- _GIVEN TASK A_: Summarize the recycled aggregate passage in two sentences.
- _GIVEN TASK B_: Pick up the recycled aggregate passage after its final sentence and keep writing it.
━━━ DOCUMENT TEXT
Microstructurally, RA, which is used in plastering mortars, gives certain functional advantages. According to Figure 7, the adhered old mortar present in both fine and coarse aggregates has been proven by the colour of fine RA compared to fine NA, and it increases the surface toughness and internal porosity. These enhance mechanical interlocking and the bond between the paste and aggregates in low-strength cementitious systems. This bonding improvement increases the adhesion to substrates and reduces debonding risk in renders and plasters when applied to masonry and concrete backgrounds [32]. Some studies highlighted that even in higher capillary absorption levels, cement-rendering mortars meet key performance, which complies with rendering standards. Some cases were reported with greater bonding strength between RA mortars and substrates than conventional NA mortars [33]. This shows that the service performance of mortars is not dependent on higher WA and porosity.
The valorising of RCA in finishing materials strongly aligns with the circular economy principles, which are waste hierarchy and resource efficiency. Because of the negative impact of fine RA on strength and durability, it is limited in its use for concrete rather than coarse RA. Redirecting this fine RA to utilisation in finishing materials avoids down-cycling and retains more material value without down-cycling into low-grade applications, such as landfills and road sub-base filling [33]. These values support the environmental advantages that align with LCAs. Fine RA significantly reduces the embodied energy and environmental impacts of mortar production. Some studies found that recent LCA on rendering mortar, which substitutes 25% of sand with recycled fine aggregates, improved the overall environmental and economic efficiency of the mix by 20–47% [35]. These reductions in conventional material usage address the most significant environmental impacts, such as energy consumption, resource depletion, and land use associated with virgin aggregate quarrying [36]. By utilising these materials for finishing purposes, the higher proportion of CDW gets recycled without limiting to coarse RA.
Considering the extensive discussion of the literature on RA and RAC, existing studies reviewed individual enhancement strategies such as carbonation, mix-design modification, and mechanical performance rather than long term durability. Fewer studies integrated treatment effectiveness through long-term durability indicators such as chloride ingress, carbonation resistance, transport properties, and environmental and sustainability implications. Also, it is important to address the system-level strategies to increase RA reuse potential, as well as future directions enabling high-value structural applications. This review addresses these gaps by systematically integrating recent advancements between 2015 and 2026 in RA treatments, durability performance, lifecycle performance, and sustainability. This review advances prior work by (i) synthesising treatment/microstructure/durability linkages (with emphasis on ITZ evolution), (ii) comparing removal vs. strengthening routes from performance and LCA perspectives, (iii) articulating heterogeneity and risk-of-bias for materials studies, and (iv) outlining implementable performance metrics to support code acceptance.
━━━━━━
━━━ ENTRIES PROVIDED
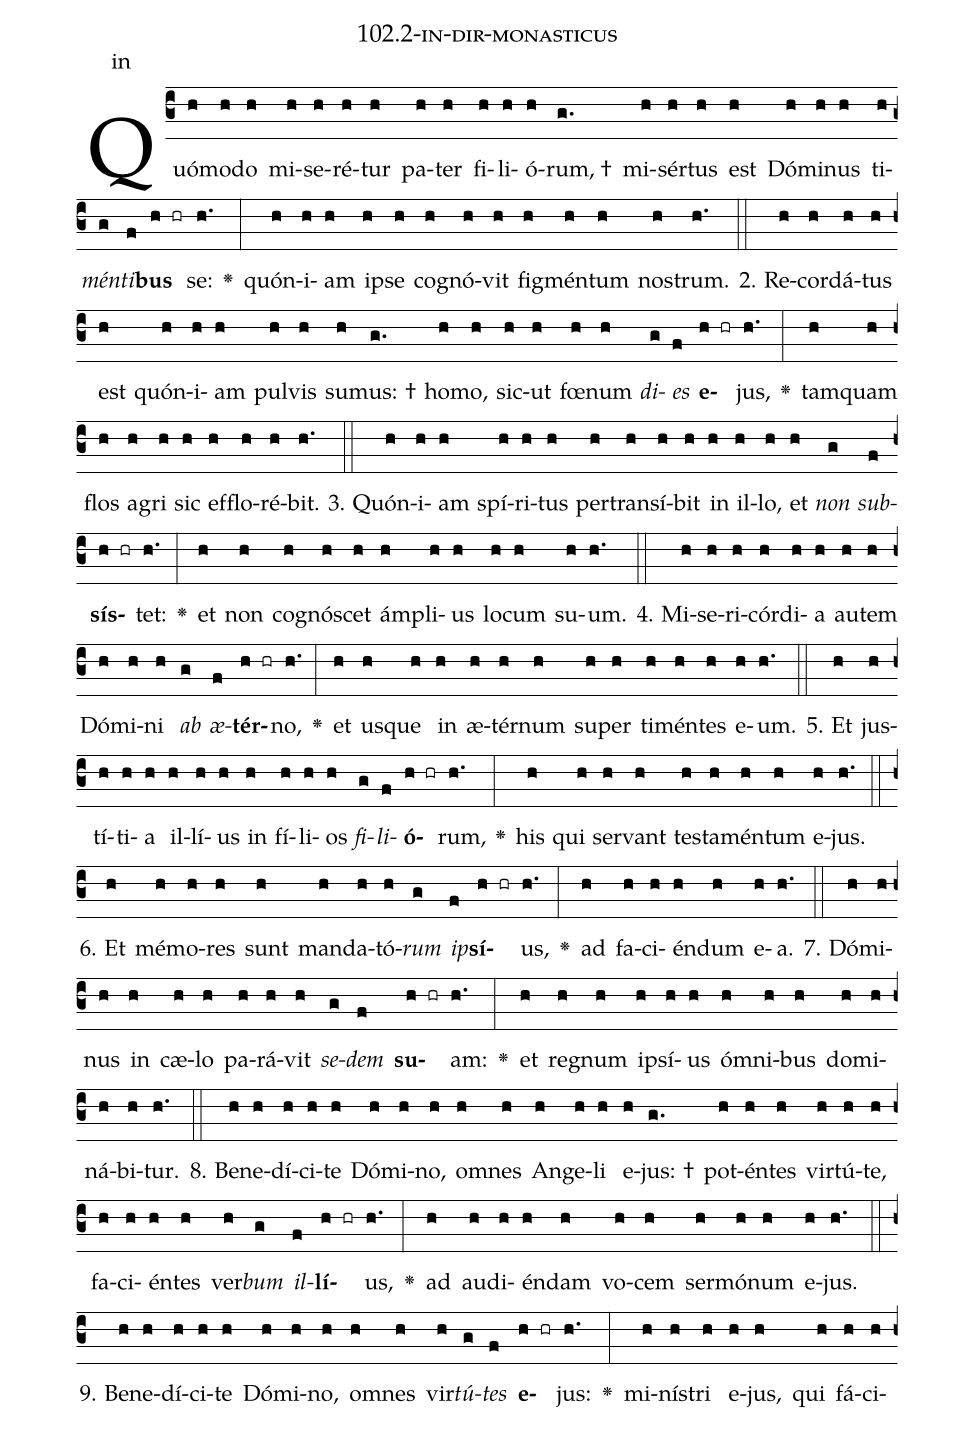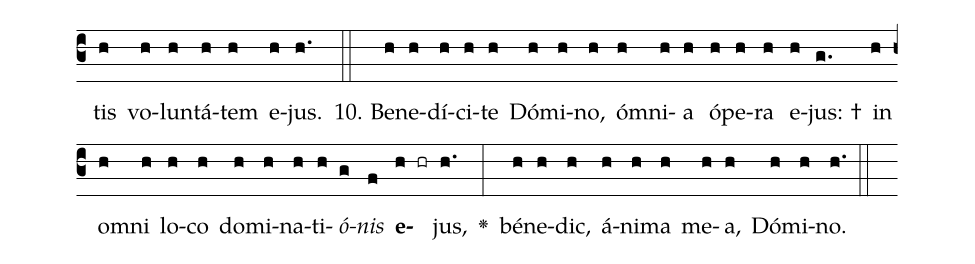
name: 102.2-in-dir-monasticus;
annotation: in;
%%
(c3)Quó(h)mo(h)do(h) mi(h)se(h)ré(h)tur(h) pa(h)ter(h) fi(h)li(h)ó(h)rum, †(g.) mi(h)sér(h)tus(h) est(h) Dó(h)mi(h)nus(h) ti(h)<i>mén</i>(g)<i>ti</i>(f)<b>bus</b>(h hr) se:(h.) <v>\greheightstar</v>(:) quón(h)i(h)am(h) ip(h)se(h) co(h)gnó(h)vit(h) fig(h)mén(h)tum(h) nos(h)trum.(h.) (::)
2. Re(h)cor(h)dá(h)tus(h) est(h) quón(h)i(h)am(h) pul(h)vis(h) su(h)mus: †(g.) ho(h)mo,(h) sic(h)ut(h) fœ(h)num(h) <i>di</i>(g)<i>es</i>(f) <b>e</b>(h hr)jus,(h.) <v>\greheightstar</v>(:) tam(h)quam(h) flos(h) a(h)gri(h) sic(h) ef(h)flo(h)ré(h)bit.(h.) (::)
3. Quón(h)i(h)am(h) spí(h)ri(h)tus(h) per(h)trans(h)í(h)bit(h) in(h) il(h)lo,(h) et(h) <i>non</i>(g) <i>sub</i>(f)<b>sís</b>(h hr)tet:(h.) <v>\greheightstar</v>(:) et(h) non(h) co(h)gnó(h)scet(h) ám(h)pli(h)us(h) lo(h)cum(h) su(h)um.(h.) (::)
4. Mi(h)se(h)ri(h)cór(h)di(h)a(h) au(h)tem(h) Dó(h)mi(h)ni(h) <i>ab</i>(g) <i>æ</i>(f)<b>tér</b>(h hr)no,(h.) <v>\greheightstar</v>(:) et(h) us(h)que(h) in(h) æ(h)tér(h)num(h) su(h)per(h) ti(h)mén(h)tes(h) e(h)um.(h.) (::)
5. Et(h) jus(h)tí(h)ti(h)a(h) il(h)lí(h)us(h) in(h) fí(h)li(h)os(h) <i>fi</i>(g)<i>li</i>(f)<b>ó</b>(h hr)rum,(h.) <v>\greheightstar</v>(:) his(h) qui(h) ser(h)vant(h) tes(h)ta(h)mén(h)tum(h) e(h)jus.(h.) (::)
6. Et(h) mé(h)mo(h)res(h) sunt(h) man(h)da(h)tó(h)<i>rum</i>(g) <i>ip</i>(f)<b>sí</b>(h hr)us,(h.) <v>\greheightstar</v>(:) ad(h) fa(h)ci(h)én(h)dum(h) e(h)a.(h.) (::)
7. Dó(h)mi(h)nus(h) in(h) cæ(h)lo(h) pa(h)rá(h)vit(h) <i>se</i>(g)<i>dem</i>(f) <b>su</b>(h hr)am:(h.) <v>\greheightstar</v>(:) et(h) re(h)gnum(h) ip(h)sí(h)us(h) óm(h)ni(h)bus(h) do(h)mi(h)ná(h)bi(h)tur.(h.) (::)
8. Be(h)ne(h)dí(h)ci(h)te(h) Dó(h)mi(h)no,(h) om(h)nes(h) An(h)ge(h)li(h) e(h)jus: †(g.) pot(h)én(h)tes(h) vir(h)tú(h)te,(h) fa(h)ci(h)én(h)tes(h) ver(h)<i>bum</i>(g) <i>il</i>(f)<b>lí</b>(h hr)us,(h.) <v>\greheightstar</v>(:) ad(h) au(h)di(h)én(h)dam(h) vo(h)cem(h) ser(h)mó(h)num(h) e(h)jus.(h.) (::)
9. Be(h)ne(h)dí(h)ci(h)te(h) Dó(h)mi(h)no,(h) om(h)nes(h) vir(h)<i>tú</i>(g)<i>tes</i>(f) <b>e</b>(h hr)jus:(h.) <v>\greheightstar</v>(:) mi(h)nís(h)tri(h) e(h)jus,(h) qui(h) fá(h)ci(h)tis(h) vo(h)lun(h)tá(h)tem(h) e(h)jus.(h.) (::)
10. Be(h)ne(h)dí(h)ci(h)te(h) Dó(h)mi(h)no,(h) óm(h)ni(h)a(h) ó(h)pe(h)ra(h) e(h)jus: †(g.) in(h) om(h)ni(h) lo(h)co(h) do(h)mi(h)na(h)ti(h)<i>ó</i>(g)<i>nis</i>(f) <b>e</b>(h hr)jus,(h.) <v>\greheightstar</v>(:) bé(h)ne(h)dic,(h) á(h)ni(h)ma(h) me(h)a,(h) Dó(h)mi(h)no.(h.) (::)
━━━━━━
- _EXERCISE RESULT A_: Adhered old mortar on recycled aggregate increases internal porosity and improves the bond between paste and aggregates, and some studies report greater bonding strength to substrates than conventional natural aggregate mortars. Using fine recycled aggregate in finishing materials avoids down-cycling and reduces embodied energy and environmental impacts, and the review integrates 2015–2026 advances in treatments, durability, lifecycle performance, and sustainability to address gaps in existing studies.

- _EXERCISE RESULT B_:
2. Objectives, Scope, and Structure of the Review

This review addresses the following objectives:
  • Critically assess material, process, and system-level strategies to increase RA reuse potential for structure and durability of critical concretes.
  • Evaluate beneficiation/treatment, carbonation, bio-mineralisation (MICP), mix design, and modelling approaches.
  • Identify gaps and future directions enabling high-value structural applications.

2.1. Scope of the Review

  • Time period: 2015–2026.
  • CDW types: concrete, masonry, mixed CDW.
  • Application focus: structural/durability critical concrete (RAC).
  • Technologies: beneficiation (mechanical, chemical, thermal), CO2 carbonation, MICP, mix design and modelling, LCA.
  • Exclusions: road base/unbound, recycled asphalt (except when informing RA properties, but not core focus).

2.2. Key Definitions and Concepts

  • Recycled aggregates (RA): coarse (>4 mm) vs. fine (<4 mm) fractions from CDW (concrete, masonry, mixed).
  • Recycled aggregate concrete (RAC): concrete with partial/full RA substitution for NA.
  • Beneficiation/treatment: methods to remove or densify adhered mortar (mechanical, chemical, thermal, carbonation, polymer/nano-silica impregnation, bio-mineralisation).
  • Circularity, upcycling vs. down-cycling: strategies increasing value retention by upgrading RA quality (e.g., forced carbonation) vs. using RA in low-grade applications.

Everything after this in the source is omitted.